Why wasn’t the Malaysia flight equipped with better GPS? Cost isn’t the issue.
The missing Malaysian Flight MH370 seems to have gone down in the ocean. We still don’t know why, and it is likely we never will know the entire story. The most recent news that some remains have been found in the ocean has at least provided some closure, not only for the families of the passengers on the flight but also for a world that has been held deep in the thrall of this mystery for weeks.
Reporting on the disappearance of MH370 has described the event as a profound mystery. It is not a profound mystery. It only seems like a profound mystery because most people are immersed in a world where their mobile phones can tell them how many feet they are from the nearest Italian restaurant at all times. Most people live in a world where their new car will automatically send its location to the nearest police station if it detects that it has been in a crash.
Airlines, however, do not live in that world. Alongside the clue-hunting and conspiracy theories that made up most of the reporting on this event, another interesting question has emerged: Why is airplane tracking technology so hopelessly out of date?
Ben Branstetter has pointed out that the radar technology used to locate airplanes is decades-old technology. “How is it possible the full force of the aviation industry,” asks Branstetter, “is having more trouble finding a jet than I would if I lost my smartphone? This is supposedly the era wherein no modern citizen is without the ability to be found, whether by the NSA or their grandmother on Facebook. Did we really not think to bring intercontinental aircraft into this fold?”
In an article for The Guardian, Stephen Trimble says “even cars have broadband connectivity now, but the modern jet airliner… still exists in the age of radio.” He points out that, from a purely technological standpoint, it would be easy to get our airlines connected with a GPS infrastructure and cloud-based black boxes that, at the very least, could make key information available to the world-wide satellite network at regular intervals.
In fact, the potential for this technology has existed for years. Boeing has been pushing for GPS infrastructure and has submitted patents for cloud-based black box transmissions. Sure, revamping the entire airline industry costs some money (Boeing’s plan comes with a $1 billion price tag), but in this day and age, large price tags are never a real obstacle. We are talking about multibillion dollar organizations here. Boeing’s revenue last quarter was $23.8 billion.
Cost itself isn’t the main problem.
The problem is you.
Every time someone asks you what matters the most when choosing an airline, what do you say? According to a survey by Consumer Traveler, 77 percent of you say that you consider fare first, with schedule coming in a distant second at 48 percent. In Australia, Quantas found that the number one consideration when booking both domestic and international flights was pricing.

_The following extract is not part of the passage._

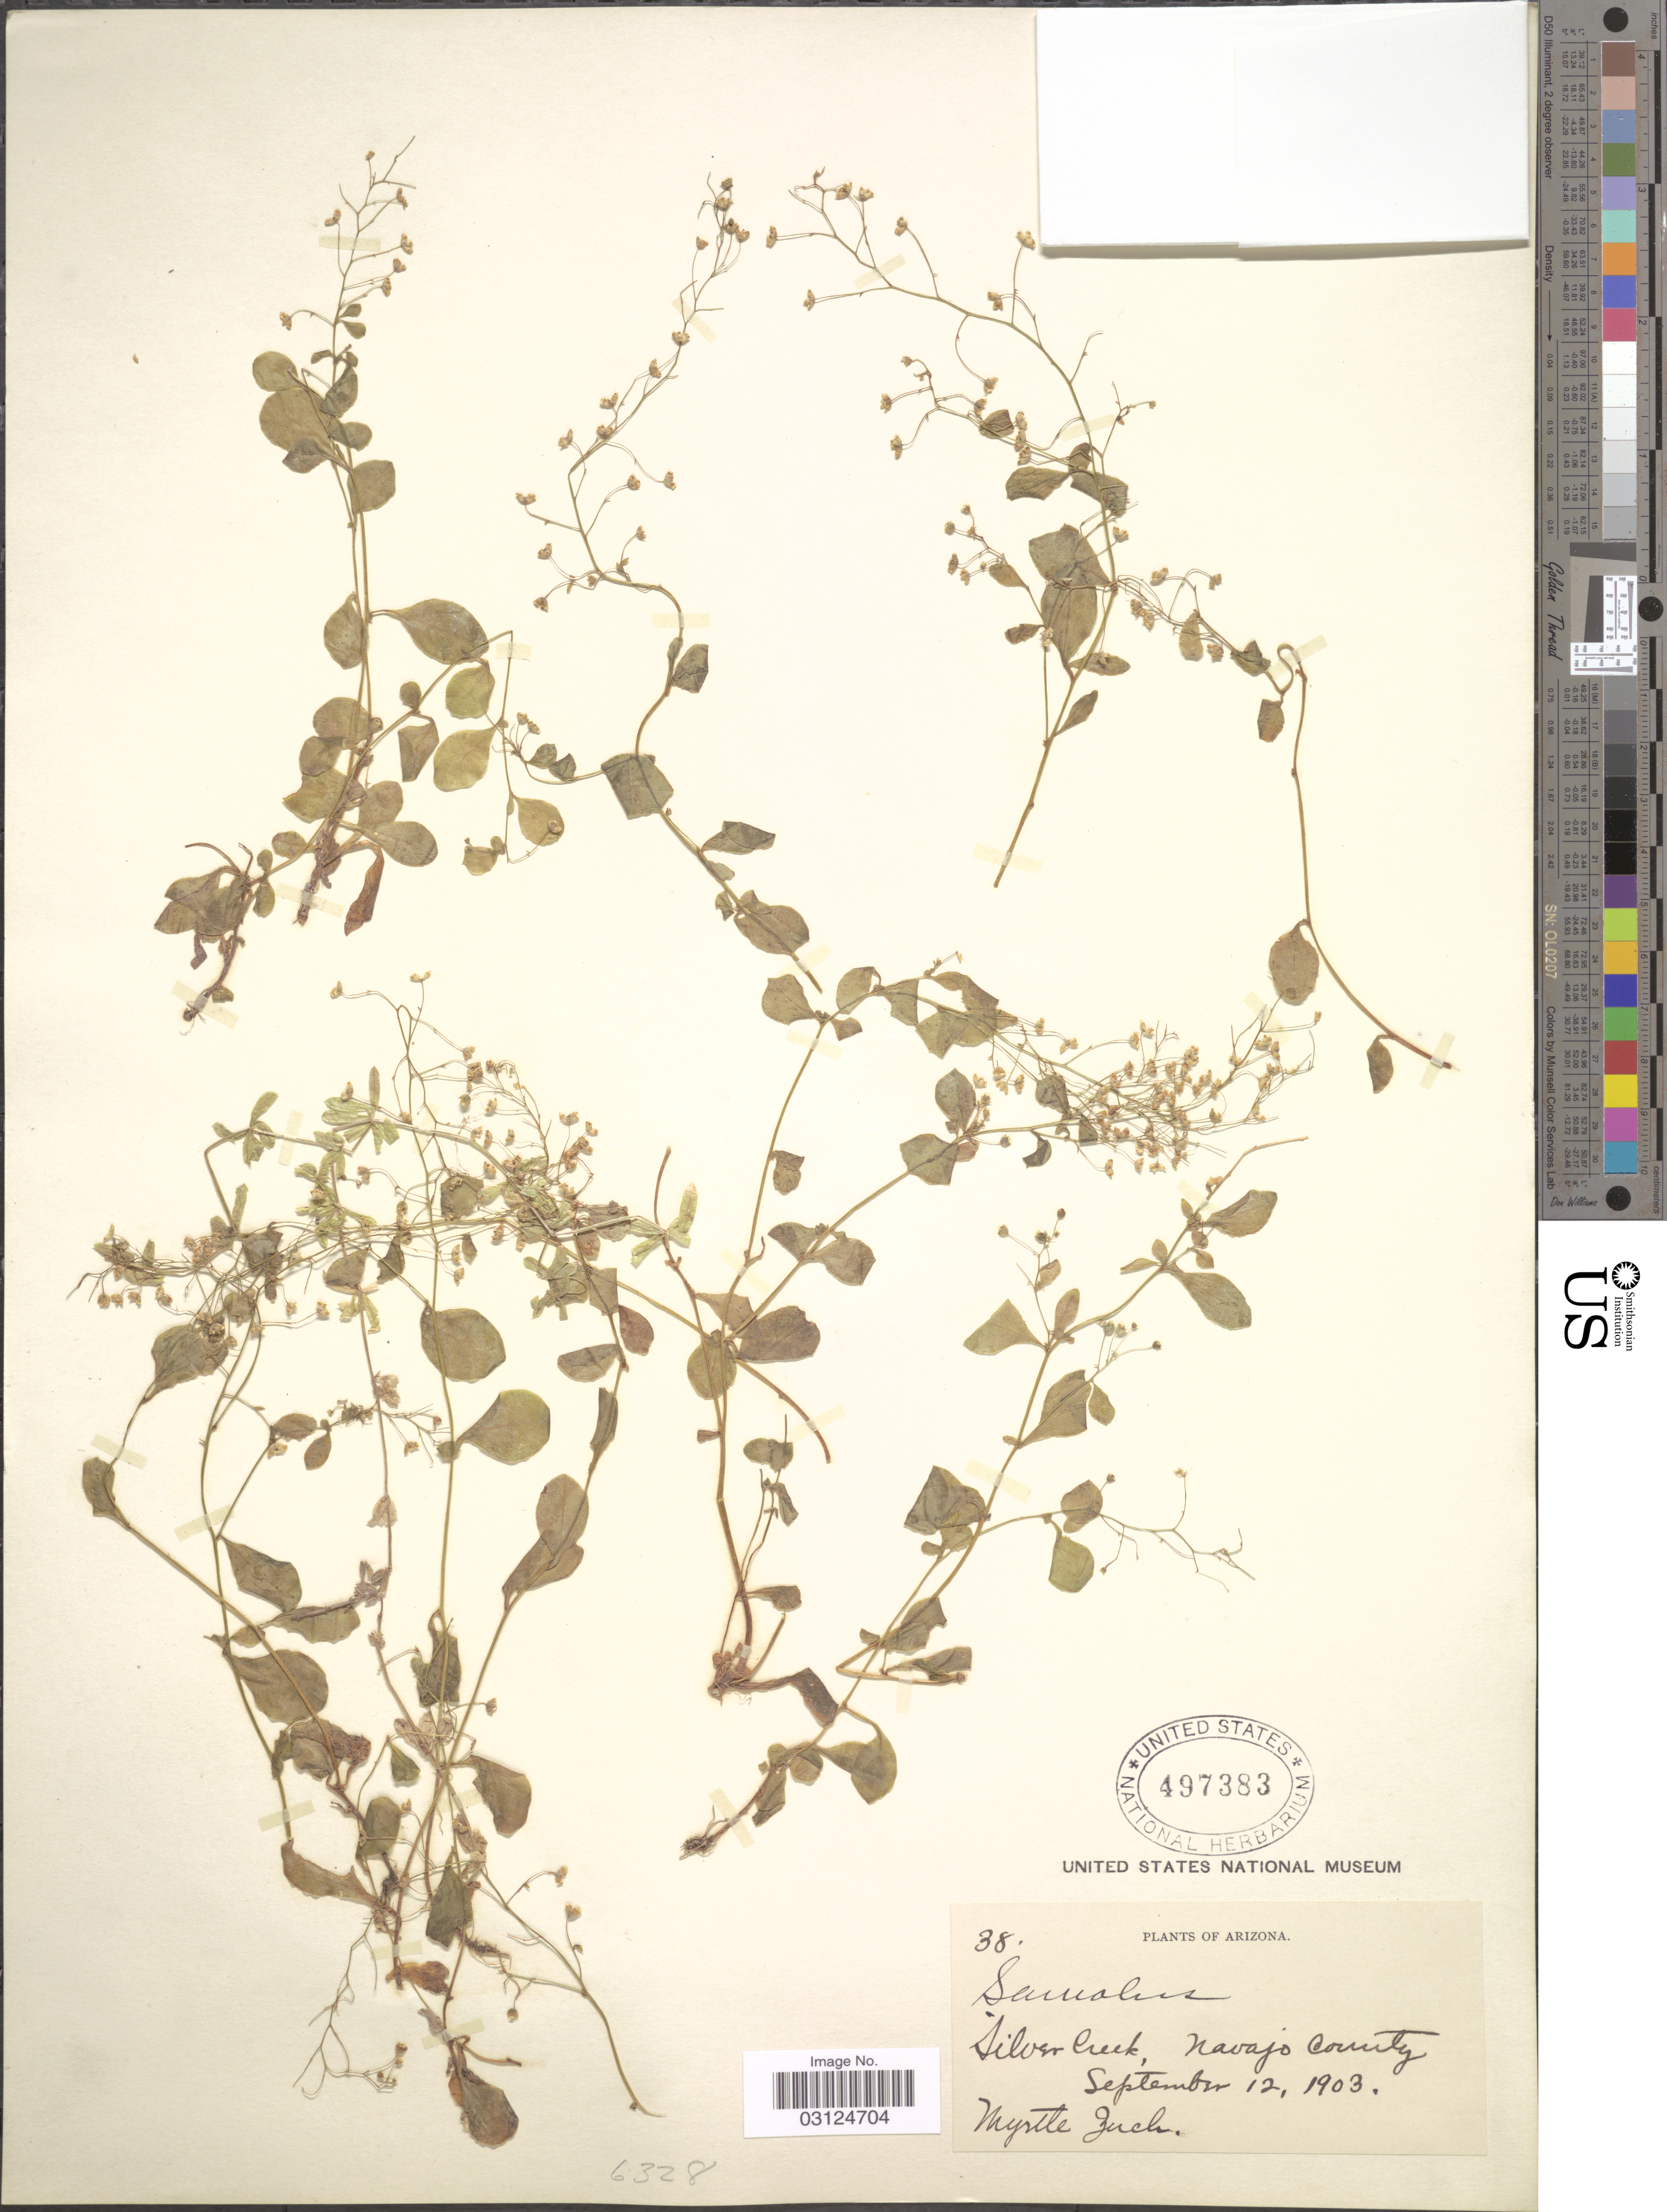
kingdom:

People may love to complain about cramped seating and stinginess with snacks, but in the end that’s not what you care about. Not when you need to put your money where your mouth is. Nothing proves this point more than the fact that Spirit Airlines is constantly maligned for being stingy with its services, and yet is constantly turning a profit with booked flights. Their business model of always pushing for the cheapest possible tickets has paid them well, no matter what their “consumer rating” is.
This is the undeniable truth that has haunted airlines for more than a decade: When you look at actual customer behavior, people’s behavior is consistent and clear. They want to pay the absolute lowest fare that they can.
And you get what you pay for. You know what technological innovations airlines are investing in? How to cram even more people into flights by having standing-room-only sections on short flights. That’s right: Your seating space just got even smaller, because that’s what you said you wanted. Or more specifically, you said the thing you care about the most is making tickets cheaper, and this is another way to do it.
No airline executive is going to take on a $1 billion project unless he or she has to. And despite all the media dust-up, events like the two-week odyssey of MH370 remain rare. It is an oddity, which is part of the reason it received so much news coverage. A single event is certainly no reason to break the bank on a project that has the potential to raise ticket prices and drive away customers.
Ask yourself honestly: If you are given the choice between buying a more expensive ticket on an airline that has GPS tracking or a cheaper ticket on an airline that uses radar, what do you choose?
You are concerned now. You think updating airplane technology is great and a wonderful investment in the future. But pretty soon this news cycle will be over, and we all know what happens next. A celebrity dies, a politician says something stupid, Justin Bieber has a bad hair day, and the blogs and the news channels move on.